Third, my approach gives the Courts an easier time navigating technological advances for more consistent holdings. Whenever a court makes a holding with reference to a specific stage of life sciences workflow, future advances will inevitably circumvent the technicality (i.e. ease of making cDNA), making the holding futile. But by using a suite approach, the Court only has to focus on the big picture of patent function, with the genetic information only constituting a subcomponent, making life sciences patents more comparable to traditional fields.

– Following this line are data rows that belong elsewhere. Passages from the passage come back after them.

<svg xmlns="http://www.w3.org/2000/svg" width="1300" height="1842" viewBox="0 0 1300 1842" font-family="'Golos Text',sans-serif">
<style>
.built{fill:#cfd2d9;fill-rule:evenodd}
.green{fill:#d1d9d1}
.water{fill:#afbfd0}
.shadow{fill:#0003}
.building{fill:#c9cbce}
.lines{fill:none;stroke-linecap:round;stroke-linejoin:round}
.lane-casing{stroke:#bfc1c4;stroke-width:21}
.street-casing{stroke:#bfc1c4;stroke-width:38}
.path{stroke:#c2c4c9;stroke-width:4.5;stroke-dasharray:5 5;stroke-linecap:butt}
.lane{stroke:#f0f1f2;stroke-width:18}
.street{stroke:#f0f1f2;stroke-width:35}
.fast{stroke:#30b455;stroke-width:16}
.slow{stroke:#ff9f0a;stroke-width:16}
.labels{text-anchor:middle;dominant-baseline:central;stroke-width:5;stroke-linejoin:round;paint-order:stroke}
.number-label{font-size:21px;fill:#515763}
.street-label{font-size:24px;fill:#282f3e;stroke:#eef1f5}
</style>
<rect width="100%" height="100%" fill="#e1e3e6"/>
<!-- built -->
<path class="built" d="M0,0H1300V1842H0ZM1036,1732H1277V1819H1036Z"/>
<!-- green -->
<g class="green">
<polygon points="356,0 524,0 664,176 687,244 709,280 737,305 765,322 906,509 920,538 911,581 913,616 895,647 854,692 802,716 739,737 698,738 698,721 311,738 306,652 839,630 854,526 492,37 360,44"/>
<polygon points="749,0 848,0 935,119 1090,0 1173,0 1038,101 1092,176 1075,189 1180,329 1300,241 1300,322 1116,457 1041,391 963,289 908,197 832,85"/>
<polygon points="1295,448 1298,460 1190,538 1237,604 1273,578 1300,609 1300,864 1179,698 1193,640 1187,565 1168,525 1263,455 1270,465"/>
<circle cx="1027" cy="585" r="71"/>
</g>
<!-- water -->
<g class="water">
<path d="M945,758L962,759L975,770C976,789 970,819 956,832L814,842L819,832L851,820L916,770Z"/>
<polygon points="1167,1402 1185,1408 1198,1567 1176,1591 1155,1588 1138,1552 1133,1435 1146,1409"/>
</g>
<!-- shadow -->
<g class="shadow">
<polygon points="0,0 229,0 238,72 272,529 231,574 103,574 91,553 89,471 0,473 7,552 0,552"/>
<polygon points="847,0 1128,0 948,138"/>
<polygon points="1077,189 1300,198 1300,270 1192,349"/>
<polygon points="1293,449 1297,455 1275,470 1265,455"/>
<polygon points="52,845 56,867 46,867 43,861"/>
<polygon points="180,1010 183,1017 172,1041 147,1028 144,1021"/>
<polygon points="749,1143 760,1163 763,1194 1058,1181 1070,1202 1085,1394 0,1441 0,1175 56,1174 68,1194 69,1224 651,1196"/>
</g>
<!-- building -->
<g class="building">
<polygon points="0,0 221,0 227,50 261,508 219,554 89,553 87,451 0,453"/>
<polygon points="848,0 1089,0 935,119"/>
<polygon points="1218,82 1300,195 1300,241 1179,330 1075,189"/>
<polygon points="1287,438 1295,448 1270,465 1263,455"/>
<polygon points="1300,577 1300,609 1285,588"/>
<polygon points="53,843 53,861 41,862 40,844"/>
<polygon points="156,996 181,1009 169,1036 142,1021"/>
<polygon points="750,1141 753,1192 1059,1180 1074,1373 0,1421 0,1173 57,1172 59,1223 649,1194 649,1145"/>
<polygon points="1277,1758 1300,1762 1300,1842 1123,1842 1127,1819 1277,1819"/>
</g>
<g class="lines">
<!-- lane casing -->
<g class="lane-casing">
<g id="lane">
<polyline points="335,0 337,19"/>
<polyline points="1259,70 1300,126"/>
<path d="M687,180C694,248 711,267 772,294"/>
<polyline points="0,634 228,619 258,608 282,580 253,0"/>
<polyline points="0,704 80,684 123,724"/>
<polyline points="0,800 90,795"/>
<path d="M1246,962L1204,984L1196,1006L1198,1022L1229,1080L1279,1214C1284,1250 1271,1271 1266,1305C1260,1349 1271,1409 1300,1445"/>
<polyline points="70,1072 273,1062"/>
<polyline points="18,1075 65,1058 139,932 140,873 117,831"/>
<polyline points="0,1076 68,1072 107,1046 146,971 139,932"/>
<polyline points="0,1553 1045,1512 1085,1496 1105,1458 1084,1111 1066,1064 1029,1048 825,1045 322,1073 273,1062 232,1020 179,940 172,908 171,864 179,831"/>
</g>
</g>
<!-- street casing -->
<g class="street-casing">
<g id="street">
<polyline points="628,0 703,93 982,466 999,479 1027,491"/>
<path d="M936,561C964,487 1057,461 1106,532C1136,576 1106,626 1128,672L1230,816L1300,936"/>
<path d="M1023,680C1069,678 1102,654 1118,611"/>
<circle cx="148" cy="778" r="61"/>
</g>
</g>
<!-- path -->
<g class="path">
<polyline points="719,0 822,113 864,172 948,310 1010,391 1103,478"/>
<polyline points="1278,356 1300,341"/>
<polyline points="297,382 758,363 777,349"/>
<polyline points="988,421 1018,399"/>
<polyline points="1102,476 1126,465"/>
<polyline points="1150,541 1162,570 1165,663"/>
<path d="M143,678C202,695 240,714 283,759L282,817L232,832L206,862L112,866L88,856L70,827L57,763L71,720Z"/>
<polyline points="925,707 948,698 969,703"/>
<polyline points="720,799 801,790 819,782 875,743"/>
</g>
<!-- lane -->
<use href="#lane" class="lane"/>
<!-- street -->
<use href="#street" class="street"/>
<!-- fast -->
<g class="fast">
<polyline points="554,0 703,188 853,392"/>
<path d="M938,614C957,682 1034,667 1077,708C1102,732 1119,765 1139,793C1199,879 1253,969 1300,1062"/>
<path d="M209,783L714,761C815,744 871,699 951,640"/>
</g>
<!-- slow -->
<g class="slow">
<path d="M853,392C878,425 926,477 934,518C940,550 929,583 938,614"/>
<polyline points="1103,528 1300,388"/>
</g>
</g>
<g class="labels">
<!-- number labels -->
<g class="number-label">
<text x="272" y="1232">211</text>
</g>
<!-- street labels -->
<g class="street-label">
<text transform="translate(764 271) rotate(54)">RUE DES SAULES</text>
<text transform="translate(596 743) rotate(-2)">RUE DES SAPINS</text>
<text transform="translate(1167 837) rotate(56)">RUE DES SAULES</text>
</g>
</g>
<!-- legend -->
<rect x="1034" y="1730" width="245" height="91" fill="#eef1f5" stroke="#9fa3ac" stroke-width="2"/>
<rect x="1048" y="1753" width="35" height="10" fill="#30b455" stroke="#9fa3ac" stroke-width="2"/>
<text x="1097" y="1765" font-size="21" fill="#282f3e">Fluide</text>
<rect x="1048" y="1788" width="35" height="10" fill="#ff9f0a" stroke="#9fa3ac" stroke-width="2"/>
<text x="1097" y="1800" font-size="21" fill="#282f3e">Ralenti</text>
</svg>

I’ll conclude by noting that it’s interesting that the Supreme Court made a point to declare in Myriad that effort does not correlate with innovation and patent-worthiness. Supra at 14. Philosophically, that is absolutely correct; practically and technically, that is questionable. Every glaring loophole I have pointed out is undergirded by the notion of how effortless it is to circumvent the Myriad ruling: an average molecular biologist can easily change what is Myriad-unpatentable to become Myriad-patentable. The Supreme Court should not be drawing lines at the technical level; it’s just not good at it. Determining what is good faith effort to innovate beyond the obvious requires keeping abreast of biology’s advances. Therefore, if the Courts continue to rule on the basis of technology, the landscape of life sciences patents will continue to fluctuate with each advance in technology. Instead, if the courts ruled on the conception of DNA’s stored information and on the paradigm of full-suite product development, then its lines in the sand won’t be washed away so readily by the tides of technological advance.